Many times conclusions are simple re-statements of the thesis. Many times these conclusions are much like their introductions (see Thesis Statement Opening).

For example:

      Because of a charter signed by President Abraham Lincoln and because of the work of two men, Amos Kendall and Edward Miner Gallaudet, Gallaudet University is what it is today - the place where people from all over the world can find information about deafness and deaf education. Gallaudet and the deaf community truly owe these three men for without them, we might still be "deaf and dumb."

» Close with a Logical Conclusion

This is a good closing for argumentative or opinion papers that present two or more sides of an issue. The conclusion drawn as a result of the research is presented here in the final paragraphs.

For example:

      As one can see from reading the information presented, mainstreaming deaf students isn't always as effective as educating them in a segregated classroom. Deaf students learn better in a more one-on-one basis like they can find in a school or program specially designed for them. Mainstreaming lacks such a design; deaf students get lost in the mainstream.

» Real or Rhetorical Question Closings

This method of concluding a paper is one step short of giving a logical conclusion. Rather than handing the conclusion over, you can leave the reader with a question that causes him or her to draw his own conclusions.

For example:

      Why, then, are schools for the deaf becoming a dying species?

» Close with a Speculation or Opinion

This is a good style for instances when the writer was unable to come up with an answer or a clear decision about whatever it was he or she was researching.

For example:

      Through all of my research, all of the people I interviewed, all of the institutions I visited, not one person could give me a clear-cut answer to my question. Can all deaf people be educated in the same manner? I couldn't find the "right" answer. I hope you, the reader, will have better luck.
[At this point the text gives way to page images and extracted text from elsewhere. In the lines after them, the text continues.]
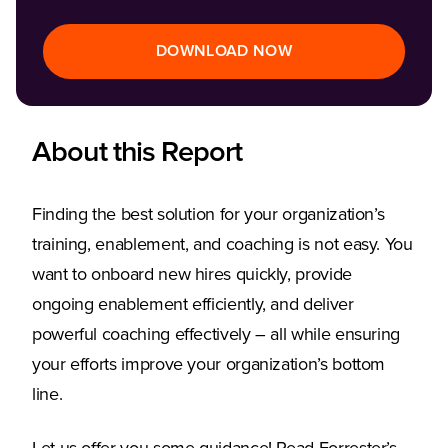
DOWNLOAD NOW
About this Report
Finding the best solution for your organization’s
training, enablement, and coaching is not easy. You
want to onboard new hires quickly, provide
ongoing enablement efficiently, and deliver
powerful coaching effectively – all while ensuring
your efforts improve your organization’s bottom
line.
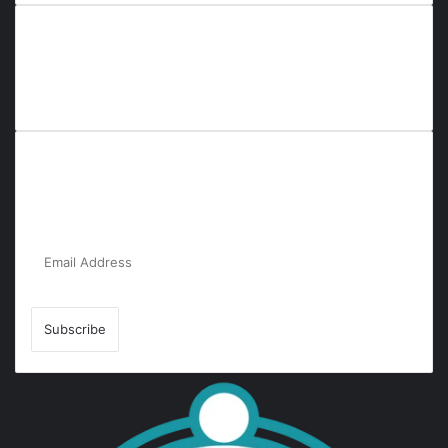
Everyana is a comprehensive platform that bridges people,
nature, and purpose. It offers resources, insights, and
connections across diverse domains, fostering harmony and
inclusivity in life and community interactions.
Subscribe to Our Newsletter for the Latest
Updates!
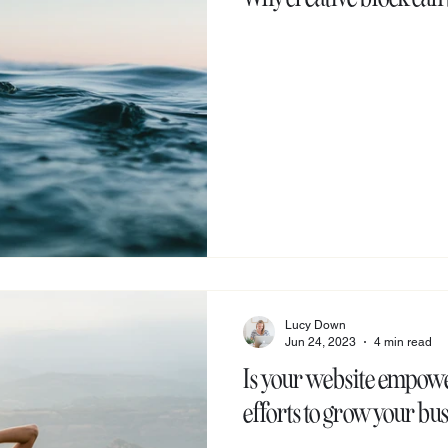
Lucy Down
Jun 24, 2023
4 min read
Is your website empowe
efforts to grow your bu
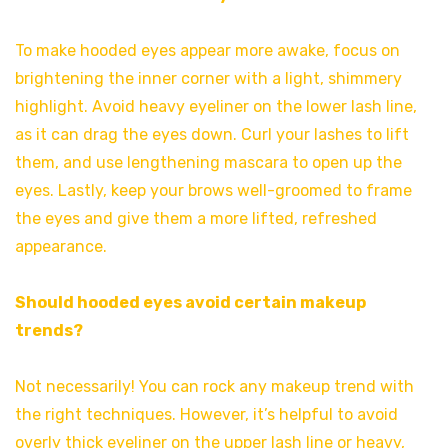
To make hooded eyes appear more awake, focus on
brightening the inner corner with a light, shimmery
highlight. Avoid heavy eyeliner on the lower lash line,
as it can drag the eyes down. Curl your lashes to lift
them, and use lengthening mascara to open up the
eyes. Lastly, keep your brows well-groomed to frame
the eyes and give them a more lifted, refreshed
appearance.
Should hooded eyes avoid certain makeup
trends?
Not necessarily! You can rock any makeup trend with
the right techniques. However, it’s helpful to avoid
overly thick eyeliner on the upper lash line or heavy,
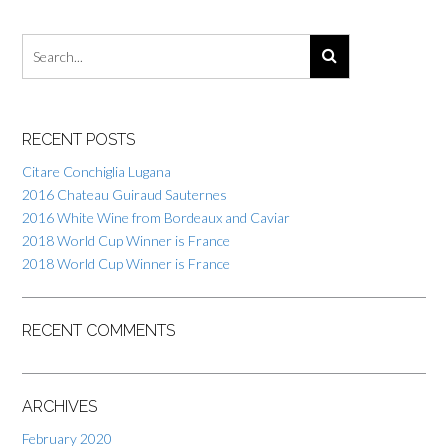
RECENT POSTS
Citare Conchiglia Lugana
2016 Chateau Guiraud Sauternes
2016 White Wine from Bordeaux and Caviar
2018 World Cup Winner is France
2018 World Cup Winner is France
RECENT COMMENTS
ARCHIVES
February 2020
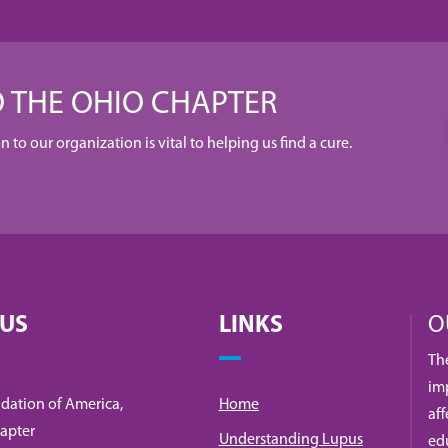
 THE OHIO CHAPTER
to our organization is vital to helping us find a cure.
 US
LINKS
O
Th
imp
dation of America,
Home
af
apter
Understanding Lupus
ed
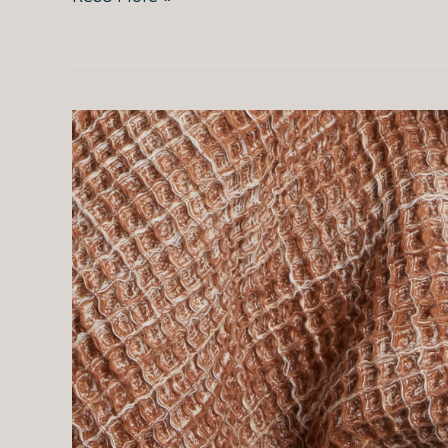
Sleep
vs
TEMPUR-
Pedic:
Should
You
Buy
a
Smart
Cover
or
a
New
» Close with a Recommendation

A good conclusion is when the writer suggests that the reader do something in the way of support for a cause or a plea for them to take action.

For example:

      American Sign Language is a fast growing language in America. More and more universities and colleges are offering it as part of their curriculum and some are even requiring it as part of their program. This writer suggests that anyone who has a chance to learn this beautiful language should grab that opportunity.